Die Kosten werden mit der tatsächlichen Leistungsaufnahme berechnet. Bei 14 Stunden Betrieb pro Tag und einem angenommenen Strompreis von 35 Cent je Kilowattstunde entstehen ungefähr folgende Beträge:
| Leistung | Verbrauch in 30 Tagen | Kosten pro Monat |
|---|---|---|
| 10 Watt | 4,2 kWh | 1,47 Euro |
| 20 Watt | 8,4 kWh | 2,94 Euro |
| 40 Watt | 16,8 kWh | 5,88 Euro |
| 80 Watt | 33,6 kWh | 11,76 Euro |
Eine kleine Kräuterlampe bleibt bei den laufenden Kosten überschaubar. Ein 80 Watt Panel kostet über fünf Monate knapp 59 Euro Strom. Kaufpreis, Aufhängung und Zeitschaltuhr kommen hinzu.
Für die eigene Rechnung gilt:
Wattzahl × tägliche Betriebsstunden × Tage ÷ 1.000 × Strompreis
Damit wird schnell sichtbar, ob unter der Lampe eine wertvolle Chili oder lediglich ein müder Basilikumtopf steht.

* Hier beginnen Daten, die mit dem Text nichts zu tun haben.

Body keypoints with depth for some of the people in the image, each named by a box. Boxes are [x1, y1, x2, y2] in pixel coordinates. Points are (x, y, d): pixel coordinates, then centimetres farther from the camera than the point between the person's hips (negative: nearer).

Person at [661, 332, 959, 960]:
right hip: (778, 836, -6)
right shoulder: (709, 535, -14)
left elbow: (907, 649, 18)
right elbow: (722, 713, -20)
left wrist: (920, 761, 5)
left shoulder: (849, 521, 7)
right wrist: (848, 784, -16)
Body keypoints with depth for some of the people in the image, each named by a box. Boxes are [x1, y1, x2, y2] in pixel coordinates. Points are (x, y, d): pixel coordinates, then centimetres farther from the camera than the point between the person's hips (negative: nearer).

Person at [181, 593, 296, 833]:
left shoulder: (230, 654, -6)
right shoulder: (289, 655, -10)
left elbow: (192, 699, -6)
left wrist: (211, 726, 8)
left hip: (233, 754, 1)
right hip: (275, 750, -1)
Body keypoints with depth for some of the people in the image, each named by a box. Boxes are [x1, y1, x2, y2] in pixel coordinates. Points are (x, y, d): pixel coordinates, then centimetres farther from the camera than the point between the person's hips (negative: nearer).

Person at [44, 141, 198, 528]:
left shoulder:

Die Lampe löst nur das Lichtproblem
Balkonpflanzen werden vor dem Einräumen auf Schädlinge kontrolliert. Blattläuse, Weiße Fliegen und Spinnmilben vermehren sich in warmer Raumluft schnell. Befallene Pflanzen bleiben zunächst getrennt von Zimmerpflanzen.

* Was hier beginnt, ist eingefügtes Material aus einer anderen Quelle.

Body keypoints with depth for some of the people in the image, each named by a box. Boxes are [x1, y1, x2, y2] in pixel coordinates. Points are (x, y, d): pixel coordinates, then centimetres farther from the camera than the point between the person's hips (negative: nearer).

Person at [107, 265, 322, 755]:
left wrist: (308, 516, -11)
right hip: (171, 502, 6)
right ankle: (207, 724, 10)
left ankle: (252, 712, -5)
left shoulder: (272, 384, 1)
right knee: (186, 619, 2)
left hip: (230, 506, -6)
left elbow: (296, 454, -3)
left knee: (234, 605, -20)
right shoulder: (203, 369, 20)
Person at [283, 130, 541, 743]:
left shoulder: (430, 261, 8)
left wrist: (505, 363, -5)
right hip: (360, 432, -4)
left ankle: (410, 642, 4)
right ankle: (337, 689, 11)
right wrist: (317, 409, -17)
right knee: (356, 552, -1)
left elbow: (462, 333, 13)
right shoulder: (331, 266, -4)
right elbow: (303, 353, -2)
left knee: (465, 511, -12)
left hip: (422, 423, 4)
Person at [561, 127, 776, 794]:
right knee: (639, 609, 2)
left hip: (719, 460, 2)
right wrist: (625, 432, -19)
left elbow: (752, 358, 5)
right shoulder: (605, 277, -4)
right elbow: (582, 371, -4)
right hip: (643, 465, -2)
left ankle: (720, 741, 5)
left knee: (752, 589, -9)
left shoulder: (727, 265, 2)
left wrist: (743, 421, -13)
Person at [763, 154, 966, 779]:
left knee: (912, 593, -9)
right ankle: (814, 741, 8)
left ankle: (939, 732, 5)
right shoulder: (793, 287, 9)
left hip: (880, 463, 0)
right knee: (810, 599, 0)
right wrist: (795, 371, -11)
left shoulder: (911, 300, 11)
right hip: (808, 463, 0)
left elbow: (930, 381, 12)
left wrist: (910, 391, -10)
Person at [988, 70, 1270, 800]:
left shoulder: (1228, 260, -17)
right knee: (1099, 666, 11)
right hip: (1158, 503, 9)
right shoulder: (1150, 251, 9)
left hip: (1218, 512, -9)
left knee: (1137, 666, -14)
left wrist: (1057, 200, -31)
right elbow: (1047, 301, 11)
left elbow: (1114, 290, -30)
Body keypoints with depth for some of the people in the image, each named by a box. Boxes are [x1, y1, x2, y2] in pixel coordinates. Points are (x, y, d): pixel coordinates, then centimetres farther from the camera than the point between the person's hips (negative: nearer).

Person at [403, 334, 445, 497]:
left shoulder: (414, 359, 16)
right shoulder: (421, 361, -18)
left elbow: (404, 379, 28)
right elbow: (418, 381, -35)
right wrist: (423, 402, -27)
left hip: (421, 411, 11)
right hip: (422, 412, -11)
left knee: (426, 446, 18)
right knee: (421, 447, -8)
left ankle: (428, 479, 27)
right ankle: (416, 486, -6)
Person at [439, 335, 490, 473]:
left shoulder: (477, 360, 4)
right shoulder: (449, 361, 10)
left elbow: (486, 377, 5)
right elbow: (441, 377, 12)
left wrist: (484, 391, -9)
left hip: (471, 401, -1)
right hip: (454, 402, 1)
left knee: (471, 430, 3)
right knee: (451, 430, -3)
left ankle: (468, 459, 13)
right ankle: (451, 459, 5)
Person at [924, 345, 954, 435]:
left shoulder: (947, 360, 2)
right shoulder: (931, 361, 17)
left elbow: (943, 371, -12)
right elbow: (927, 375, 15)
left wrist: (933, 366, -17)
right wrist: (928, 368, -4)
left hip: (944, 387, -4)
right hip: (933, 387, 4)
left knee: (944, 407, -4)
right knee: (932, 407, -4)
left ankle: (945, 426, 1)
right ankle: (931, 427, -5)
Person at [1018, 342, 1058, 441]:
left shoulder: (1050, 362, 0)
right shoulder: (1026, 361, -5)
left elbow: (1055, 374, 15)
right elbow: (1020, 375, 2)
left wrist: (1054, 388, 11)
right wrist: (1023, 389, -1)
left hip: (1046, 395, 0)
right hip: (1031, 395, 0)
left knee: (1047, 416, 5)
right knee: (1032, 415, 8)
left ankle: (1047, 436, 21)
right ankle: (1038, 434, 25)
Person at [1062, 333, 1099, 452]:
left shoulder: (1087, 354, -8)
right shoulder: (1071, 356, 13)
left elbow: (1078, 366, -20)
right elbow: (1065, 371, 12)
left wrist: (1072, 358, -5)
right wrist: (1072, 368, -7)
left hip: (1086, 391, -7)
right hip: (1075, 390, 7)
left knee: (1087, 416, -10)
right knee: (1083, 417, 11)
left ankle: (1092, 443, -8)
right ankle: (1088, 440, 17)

Auch die Erde verdient einen Blick. Dauerhafte Nässe führt nicht zu besserem Wachstum, sondern zu Wurzelproblemen und Trauermücken. Gegossen wird erst, wenn die obere Erdschicht abgetrocknet ist.

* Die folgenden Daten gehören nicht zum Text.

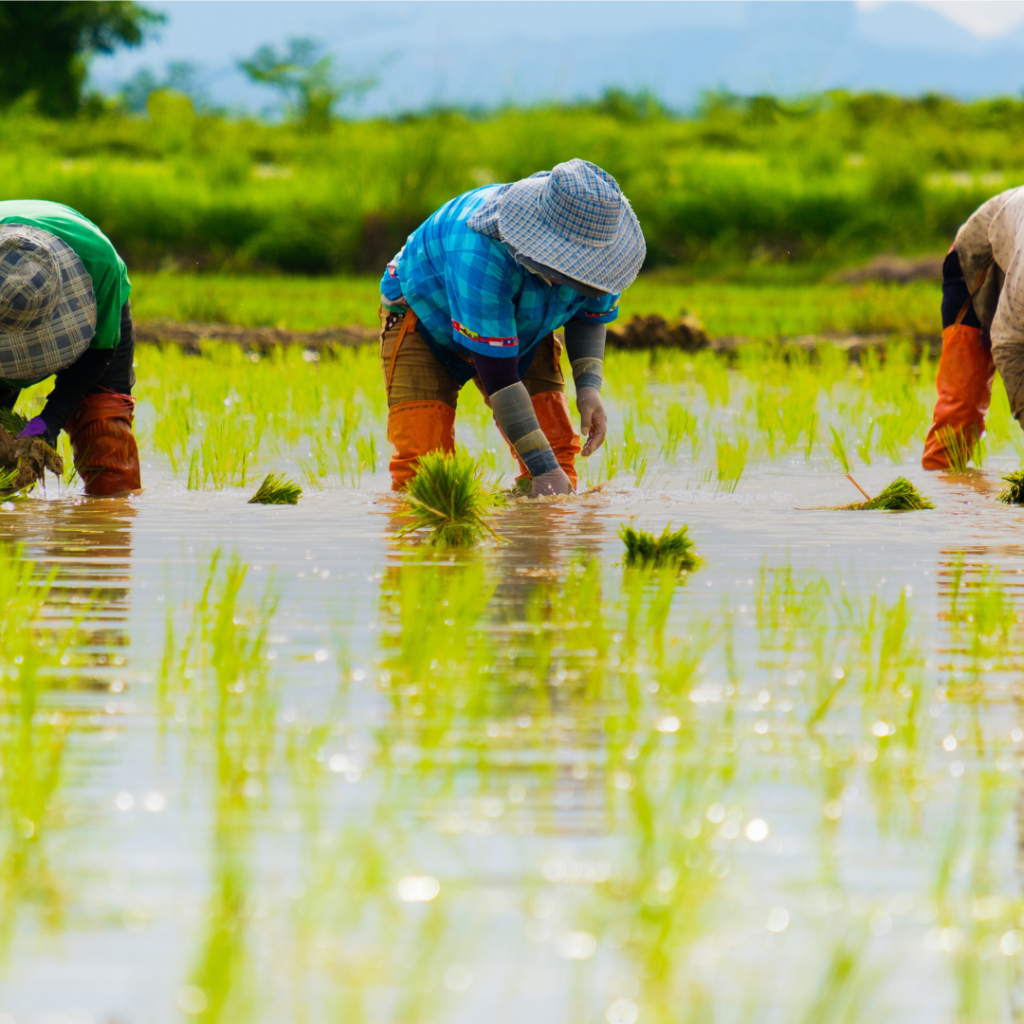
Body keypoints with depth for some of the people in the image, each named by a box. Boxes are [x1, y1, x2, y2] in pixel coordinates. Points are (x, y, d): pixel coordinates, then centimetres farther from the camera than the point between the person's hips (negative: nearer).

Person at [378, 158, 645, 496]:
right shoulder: (482, 253, -45)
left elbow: (590, 316, -1)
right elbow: (497, 375, -43)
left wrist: (589, 386, -21)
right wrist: (543, 467, -43)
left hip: (519, 328, 5)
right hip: (426, 319, -5)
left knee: (559, 450, -13)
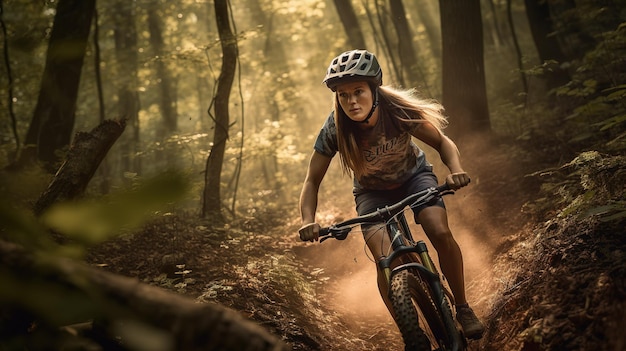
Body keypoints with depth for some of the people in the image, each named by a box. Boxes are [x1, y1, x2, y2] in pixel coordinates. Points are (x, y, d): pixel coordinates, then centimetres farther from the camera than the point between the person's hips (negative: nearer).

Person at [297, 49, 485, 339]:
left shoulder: (398, 110, -29)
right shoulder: (335, 129, -27)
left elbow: (443, 143, -15)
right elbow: (312, 181, -18)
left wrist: (456, 170, -36)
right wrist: (308, 221, -35)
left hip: (414, 176, 0)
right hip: (373, 191, 0)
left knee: (441, 233, -26)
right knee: (385, 260, -22)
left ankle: (463, 308, -2)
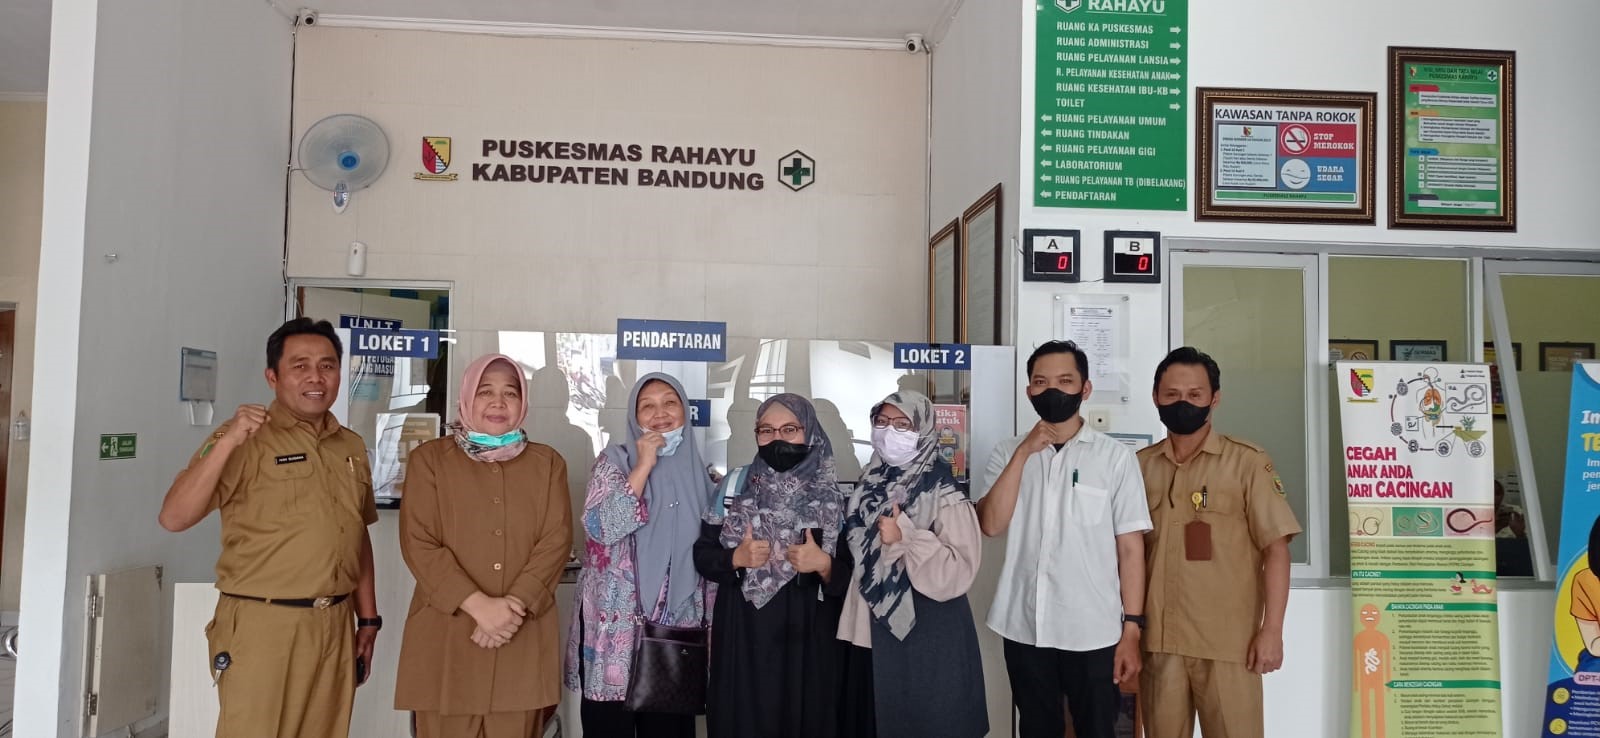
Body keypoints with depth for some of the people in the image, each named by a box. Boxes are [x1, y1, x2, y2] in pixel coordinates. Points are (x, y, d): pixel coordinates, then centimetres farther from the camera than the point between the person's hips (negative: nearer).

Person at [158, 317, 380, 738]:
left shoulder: (351, 447, 11)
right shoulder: (245, 440, -7)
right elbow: (173, 518, -16)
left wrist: (368, 618, 14)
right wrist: (227, 442, -25)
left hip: (335, 627, 5)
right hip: (263, 627, -5)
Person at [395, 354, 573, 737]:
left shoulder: (548, 463, 10)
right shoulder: (429, 458, 5)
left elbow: (556, 541, 1)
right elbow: (418, 543, -4)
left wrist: (514, 603, -13)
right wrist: (478, 604, -14)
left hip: (523, 638, 2)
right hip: (445, 635, -1)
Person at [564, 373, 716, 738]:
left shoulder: (694, 469, 9)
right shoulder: (616, 459, -3)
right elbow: (601, 528, -18)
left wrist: (707, 621, 13)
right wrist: (644, 465, -18)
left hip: (676, 623, 4)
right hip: (617, 622, -3)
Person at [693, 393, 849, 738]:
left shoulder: (832, 497, -1)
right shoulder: (735, 485, 2)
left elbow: (850, 578, 1)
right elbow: (702, 556, 5)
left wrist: (824, 565, -17)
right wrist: (736, 558, -13)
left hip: (808, 640, 0)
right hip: (743, 637, 1)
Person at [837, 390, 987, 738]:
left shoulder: (943, 497, -13)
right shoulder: (869, 487, 7)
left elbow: (958, 573, -22)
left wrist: (906, 538, -26)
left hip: (927, 644, -6)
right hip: (871, 638, 7)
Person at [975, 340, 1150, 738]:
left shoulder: (1114, 456, -3)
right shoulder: (1008, 453, 4)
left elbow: (1130, 548, -2)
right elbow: (990, 525, -9)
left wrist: (1131, 629, -5)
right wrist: (1024, 452, -14)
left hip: (1094, 633, -2)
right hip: (1024, 629, 2)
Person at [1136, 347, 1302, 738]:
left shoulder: (1247, 462, -3)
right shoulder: (1141, 466, 8)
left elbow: (1276, 548, -4)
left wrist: (1272, 630, -10)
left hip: (1228, 642, -3)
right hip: (1158, 640, 3)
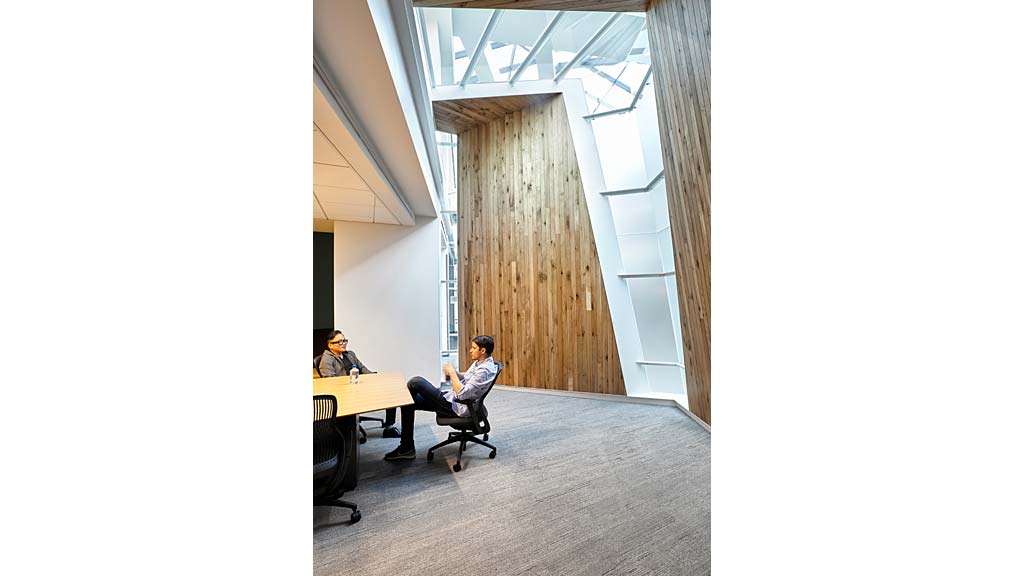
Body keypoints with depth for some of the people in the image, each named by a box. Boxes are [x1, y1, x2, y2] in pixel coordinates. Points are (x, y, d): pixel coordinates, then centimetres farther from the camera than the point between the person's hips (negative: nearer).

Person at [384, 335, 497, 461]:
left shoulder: (485, 370, -23)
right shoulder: (479, 362, 7)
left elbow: (462, 394, -28)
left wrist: (452, 372, -19)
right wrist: (453, 373, 5)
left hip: (455, 407, -10)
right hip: (451, 398, 10)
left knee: (416, 381, -12)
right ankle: (407, 447, 13)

Gedüngt wird nur bei erkennbarem Wachstum. Ein kühl stehender Rosmarin braucht im Dezember keinen Flüssigdünger. Basilikum unter kräftigem Licht verbraucht dagegen Nährstoffe.
Winterharte Kräuter auf dem Balkon benötigen einen freien Wasserablauf und Schutz für den Topf. Wie das ohne unnötige Verpackung funktioniert, erklärt Pflanzkübel winterfest machen: So schützt du Wurzeln und Töpfe vor Frost.
Wann der Kauf sinnvoll ist
Eine kleine Pflanzenlampe lohnt sich für Basilikum, Stecklinge und die spätere Frühjahrsaussaat. Für mehrere Kräutertöpfe wird eine breite Lichtleiste gebraucht. Chili und Paprika benötigen ein stärkeres System, dessen Kosten sich nur bei Pflanzen rechtfertigen lassen, die wirklich erhalten werden sollen.
Minze, Schnittlauch, Oregano und winterharter Thymian brauchen keine Lampe. Rosmarin braucht zuerst einen kühlen Platz.
Wer vor dem Kauf nicht sagen kann, welche dieser Aufgaben die Lampe erfüllen soll, sollte keine kaufen.